Field of the Invention
Aspects of the disclosure relate in general to computing architecture. Aspects include an apparatus, a method and system configured to facilitate user purpose in a computing architecture.
Description of the Related Art
Computing has become deeply embedded in the fabric of modern society. It has become one of the most ubiquitous types of human resources, along with water, food, energy, housing, and other people. It interfaces in profoundly diverse ways with the pantheon of other human resources types—it has become one of the two major doorways for human functioning, the other being direct physical interaction with tools, people, and/or the like.
Computing tools allow us to do many things that were unavailable—even unimaginable—not so many years ago, so much so that in recent years computing has become a binding foundation for the human community. It is used for administrating and operating a large portion of human infrastructure, for entertainment, socializing, communicating, sharing knowledge, and sharing between parties such as group members, friends, colleagues, community, and other affinity activities.
Most modern computer arrangements function as ubiquitous portals in a giant peer-to-peer Internet cloud. In the aggregate, along with the information they store and the real-time activities and the services they provide, today's computing arrangements can access and/or participate in a vast conglomeration of processing, storage, information, “experience,” and communication resource opportunities.
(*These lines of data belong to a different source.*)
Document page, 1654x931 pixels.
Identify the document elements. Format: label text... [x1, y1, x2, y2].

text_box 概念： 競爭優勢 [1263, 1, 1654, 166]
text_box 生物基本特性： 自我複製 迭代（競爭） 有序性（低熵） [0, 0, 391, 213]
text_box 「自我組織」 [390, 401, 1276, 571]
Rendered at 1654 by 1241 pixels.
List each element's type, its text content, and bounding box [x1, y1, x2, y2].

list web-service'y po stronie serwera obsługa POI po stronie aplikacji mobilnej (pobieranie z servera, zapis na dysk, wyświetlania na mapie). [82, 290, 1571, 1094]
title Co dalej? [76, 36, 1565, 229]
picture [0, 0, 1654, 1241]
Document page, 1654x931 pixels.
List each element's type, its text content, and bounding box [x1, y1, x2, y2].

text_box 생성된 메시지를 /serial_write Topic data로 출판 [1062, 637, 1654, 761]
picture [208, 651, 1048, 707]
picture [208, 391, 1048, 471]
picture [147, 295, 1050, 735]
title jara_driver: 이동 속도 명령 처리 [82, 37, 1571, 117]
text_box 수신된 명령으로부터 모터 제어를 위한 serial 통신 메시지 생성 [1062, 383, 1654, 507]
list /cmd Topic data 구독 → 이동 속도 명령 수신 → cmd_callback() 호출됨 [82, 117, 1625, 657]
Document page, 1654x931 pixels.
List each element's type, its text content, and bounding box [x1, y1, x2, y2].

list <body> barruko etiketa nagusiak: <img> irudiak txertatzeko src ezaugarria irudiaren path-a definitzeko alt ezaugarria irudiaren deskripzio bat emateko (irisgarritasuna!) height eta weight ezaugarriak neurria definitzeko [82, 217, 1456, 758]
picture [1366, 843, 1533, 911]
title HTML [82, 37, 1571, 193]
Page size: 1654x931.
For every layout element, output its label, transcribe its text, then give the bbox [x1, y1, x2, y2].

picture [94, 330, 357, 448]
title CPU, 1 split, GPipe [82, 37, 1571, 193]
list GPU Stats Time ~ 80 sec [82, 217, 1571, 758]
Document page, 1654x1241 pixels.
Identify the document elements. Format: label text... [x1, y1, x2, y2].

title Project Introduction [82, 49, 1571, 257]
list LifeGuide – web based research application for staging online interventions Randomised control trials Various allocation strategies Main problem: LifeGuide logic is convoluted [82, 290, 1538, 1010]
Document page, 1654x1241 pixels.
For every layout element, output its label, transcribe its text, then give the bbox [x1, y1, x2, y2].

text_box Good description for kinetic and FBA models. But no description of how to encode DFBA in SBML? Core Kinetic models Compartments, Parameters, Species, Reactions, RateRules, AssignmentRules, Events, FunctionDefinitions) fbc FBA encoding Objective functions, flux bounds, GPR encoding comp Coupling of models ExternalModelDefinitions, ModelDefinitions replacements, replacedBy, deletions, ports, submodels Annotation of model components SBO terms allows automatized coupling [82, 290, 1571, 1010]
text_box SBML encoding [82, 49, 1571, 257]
The reason we use these computer arrangements is to employ tools as means towards whatever ends we, individually and collectively, choose to pursue at any given moment—that is we use computing arrangements to fulfill or otherwise satisfy our purposes. Fulfilling our purposes requires exploiting resources, and modern computing arrangements offer resource opportunities corresponding to a large portion of humanity's knowledge and expertise, as well as a virtually boundless variety of commercial, communication, entertainment, and interpersonal resources and resource combinatorial possibilities.
Altogether, modern computing, through both intranets and the Internet cloud, presents a huge, and from a human perspective, an unimaginably large, distributed array of candidate resources, relationships, and experience possibilities. This vast array, given its size, diversity, and global distribution, presents daunting challenges to fully, or even modestly, exploit, and no computing technology set provides reasonable ways for individuals or groups to see into the expanse of resource possibilities as they relate to anything other than their own highly specific areas of real expertise, except as to resources that may be materially, publically promoted. Even experts, when operating in areas where their knowledge is incomplete, frequently have difficulty marshaling suitable best possible resource sets (set is at least one unit), particularly where the impetus for using resources is the pursuit, the acquisition of information and understanding. Since, the very nature of computing's exploding web of resource opportunities is unprecedented and involves vast, unharnessed arrays of resources, much of this massive variety and population of items, locations, and potential combinations lies within a vast information fog.